# What needs to be done:
Show every line of the records below that contains the word "Summarize".

• • • • • • •

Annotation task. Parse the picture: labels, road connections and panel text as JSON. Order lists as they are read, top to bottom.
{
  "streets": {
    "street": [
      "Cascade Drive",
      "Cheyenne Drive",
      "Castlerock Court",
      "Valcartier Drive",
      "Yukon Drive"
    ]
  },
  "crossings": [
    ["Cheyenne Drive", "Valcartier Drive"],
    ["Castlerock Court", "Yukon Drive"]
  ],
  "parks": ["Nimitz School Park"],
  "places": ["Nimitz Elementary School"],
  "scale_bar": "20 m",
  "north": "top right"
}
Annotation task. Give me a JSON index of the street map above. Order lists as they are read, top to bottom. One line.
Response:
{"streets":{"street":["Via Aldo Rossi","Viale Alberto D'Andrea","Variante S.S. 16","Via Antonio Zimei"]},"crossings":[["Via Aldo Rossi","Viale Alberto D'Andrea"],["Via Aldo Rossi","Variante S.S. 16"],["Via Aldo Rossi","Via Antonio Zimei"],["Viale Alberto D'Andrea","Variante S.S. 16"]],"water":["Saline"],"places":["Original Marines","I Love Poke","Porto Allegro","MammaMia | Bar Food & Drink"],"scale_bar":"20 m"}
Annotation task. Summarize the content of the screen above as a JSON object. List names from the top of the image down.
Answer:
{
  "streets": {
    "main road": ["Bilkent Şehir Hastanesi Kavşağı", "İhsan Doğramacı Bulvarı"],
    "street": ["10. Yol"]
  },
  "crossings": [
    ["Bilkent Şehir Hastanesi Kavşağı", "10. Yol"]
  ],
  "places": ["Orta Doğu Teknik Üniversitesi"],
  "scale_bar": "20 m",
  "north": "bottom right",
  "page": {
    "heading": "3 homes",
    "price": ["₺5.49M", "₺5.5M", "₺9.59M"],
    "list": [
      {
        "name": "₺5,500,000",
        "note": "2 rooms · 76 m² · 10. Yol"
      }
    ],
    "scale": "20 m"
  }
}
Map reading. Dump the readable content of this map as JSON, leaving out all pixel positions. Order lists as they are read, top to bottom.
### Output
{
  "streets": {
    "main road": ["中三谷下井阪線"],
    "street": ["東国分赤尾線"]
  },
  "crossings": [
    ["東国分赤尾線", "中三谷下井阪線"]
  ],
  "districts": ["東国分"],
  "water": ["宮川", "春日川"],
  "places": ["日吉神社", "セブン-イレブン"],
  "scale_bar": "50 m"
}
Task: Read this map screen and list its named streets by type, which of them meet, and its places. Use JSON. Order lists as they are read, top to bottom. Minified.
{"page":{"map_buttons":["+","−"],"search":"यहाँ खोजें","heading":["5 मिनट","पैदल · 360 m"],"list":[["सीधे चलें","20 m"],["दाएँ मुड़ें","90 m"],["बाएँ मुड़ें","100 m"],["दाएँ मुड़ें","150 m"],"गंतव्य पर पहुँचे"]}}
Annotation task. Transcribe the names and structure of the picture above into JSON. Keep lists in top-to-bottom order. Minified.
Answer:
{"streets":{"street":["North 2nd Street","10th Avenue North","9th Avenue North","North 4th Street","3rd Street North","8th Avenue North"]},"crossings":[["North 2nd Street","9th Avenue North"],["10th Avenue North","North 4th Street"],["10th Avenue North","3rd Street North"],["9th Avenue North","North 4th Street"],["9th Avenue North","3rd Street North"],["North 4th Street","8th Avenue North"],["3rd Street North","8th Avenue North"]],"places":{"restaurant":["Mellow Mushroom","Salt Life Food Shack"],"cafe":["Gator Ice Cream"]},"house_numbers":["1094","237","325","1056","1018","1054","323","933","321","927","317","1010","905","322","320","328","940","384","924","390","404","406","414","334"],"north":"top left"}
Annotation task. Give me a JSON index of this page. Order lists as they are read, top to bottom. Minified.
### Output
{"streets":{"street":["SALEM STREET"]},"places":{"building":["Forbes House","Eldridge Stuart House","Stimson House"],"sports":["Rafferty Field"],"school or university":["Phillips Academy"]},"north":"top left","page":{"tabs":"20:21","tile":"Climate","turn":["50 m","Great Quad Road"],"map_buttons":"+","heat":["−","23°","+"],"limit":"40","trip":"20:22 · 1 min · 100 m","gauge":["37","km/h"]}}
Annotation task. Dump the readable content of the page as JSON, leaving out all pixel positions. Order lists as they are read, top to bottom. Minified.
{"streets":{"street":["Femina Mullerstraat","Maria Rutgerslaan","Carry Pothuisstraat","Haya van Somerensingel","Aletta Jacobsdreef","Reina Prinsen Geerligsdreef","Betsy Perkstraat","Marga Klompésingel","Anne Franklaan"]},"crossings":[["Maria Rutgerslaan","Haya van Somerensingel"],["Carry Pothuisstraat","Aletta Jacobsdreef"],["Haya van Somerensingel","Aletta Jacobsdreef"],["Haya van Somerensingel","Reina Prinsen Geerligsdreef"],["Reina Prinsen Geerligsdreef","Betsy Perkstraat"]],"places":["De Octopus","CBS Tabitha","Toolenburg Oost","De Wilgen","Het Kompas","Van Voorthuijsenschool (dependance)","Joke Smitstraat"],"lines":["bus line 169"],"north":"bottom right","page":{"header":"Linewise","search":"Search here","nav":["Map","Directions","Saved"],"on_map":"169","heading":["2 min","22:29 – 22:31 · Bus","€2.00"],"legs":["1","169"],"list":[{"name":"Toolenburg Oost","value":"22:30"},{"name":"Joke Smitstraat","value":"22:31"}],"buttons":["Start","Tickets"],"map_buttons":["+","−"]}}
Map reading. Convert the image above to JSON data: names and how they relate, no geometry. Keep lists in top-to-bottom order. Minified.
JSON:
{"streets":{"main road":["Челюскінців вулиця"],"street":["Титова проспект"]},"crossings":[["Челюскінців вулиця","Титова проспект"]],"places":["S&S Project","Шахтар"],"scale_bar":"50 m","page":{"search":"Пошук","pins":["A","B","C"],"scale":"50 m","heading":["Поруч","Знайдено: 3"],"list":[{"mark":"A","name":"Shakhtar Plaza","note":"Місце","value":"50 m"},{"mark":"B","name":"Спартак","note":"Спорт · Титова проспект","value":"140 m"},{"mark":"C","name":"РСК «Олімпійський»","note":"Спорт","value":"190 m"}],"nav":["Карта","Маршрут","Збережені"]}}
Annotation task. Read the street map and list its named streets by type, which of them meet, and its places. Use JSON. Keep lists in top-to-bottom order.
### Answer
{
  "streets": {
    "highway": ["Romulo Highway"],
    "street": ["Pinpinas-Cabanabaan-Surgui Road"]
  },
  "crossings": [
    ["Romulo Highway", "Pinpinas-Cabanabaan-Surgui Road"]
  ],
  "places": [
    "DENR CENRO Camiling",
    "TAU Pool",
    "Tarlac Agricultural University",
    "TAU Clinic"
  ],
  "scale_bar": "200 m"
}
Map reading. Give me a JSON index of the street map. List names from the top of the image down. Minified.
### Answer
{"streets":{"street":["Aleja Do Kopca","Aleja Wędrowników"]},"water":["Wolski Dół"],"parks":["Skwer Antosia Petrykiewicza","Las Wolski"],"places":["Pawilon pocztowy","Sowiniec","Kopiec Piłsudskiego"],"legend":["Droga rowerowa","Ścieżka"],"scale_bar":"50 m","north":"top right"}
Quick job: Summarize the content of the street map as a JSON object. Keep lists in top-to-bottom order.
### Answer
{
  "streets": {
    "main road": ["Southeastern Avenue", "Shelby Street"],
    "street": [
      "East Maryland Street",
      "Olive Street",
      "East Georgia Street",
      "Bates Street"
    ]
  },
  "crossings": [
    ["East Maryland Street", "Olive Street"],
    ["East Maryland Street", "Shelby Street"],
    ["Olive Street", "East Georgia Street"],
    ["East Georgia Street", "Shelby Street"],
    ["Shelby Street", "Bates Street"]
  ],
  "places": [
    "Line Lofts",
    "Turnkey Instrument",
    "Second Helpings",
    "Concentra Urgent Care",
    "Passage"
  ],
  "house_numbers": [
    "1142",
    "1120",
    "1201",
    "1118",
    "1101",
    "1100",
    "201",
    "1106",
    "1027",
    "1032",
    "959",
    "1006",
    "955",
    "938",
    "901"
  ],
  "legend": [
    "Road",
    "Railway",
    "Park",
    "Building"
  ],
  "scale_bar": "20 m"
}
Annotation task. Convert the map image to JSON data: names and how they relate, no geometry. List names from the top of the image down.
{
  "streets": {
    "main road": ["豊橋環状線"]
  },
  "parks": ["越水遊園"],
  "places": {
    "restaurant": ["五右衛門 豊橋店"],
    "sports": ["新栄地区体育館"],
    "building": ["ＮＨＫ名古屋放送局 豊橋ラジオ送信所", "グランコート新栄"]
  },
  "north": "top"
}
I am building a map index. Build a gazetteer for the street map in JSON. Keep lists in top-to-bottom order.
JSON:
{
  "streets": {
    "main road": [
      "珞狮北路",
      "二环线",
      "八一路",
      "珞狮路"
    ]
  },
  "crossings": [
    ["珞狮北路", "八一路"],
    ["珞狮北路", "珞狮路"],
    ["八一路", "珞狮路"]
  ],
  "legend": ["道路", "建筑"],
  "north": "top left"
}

• • • • • • •

# Task response:
Annotation task. Summarize the content of the screen above as a JSON object. List names from the top of the image down.
Quick job: Summarize the content of the street map as a JSON object. Keep lists in top-to-bottom order.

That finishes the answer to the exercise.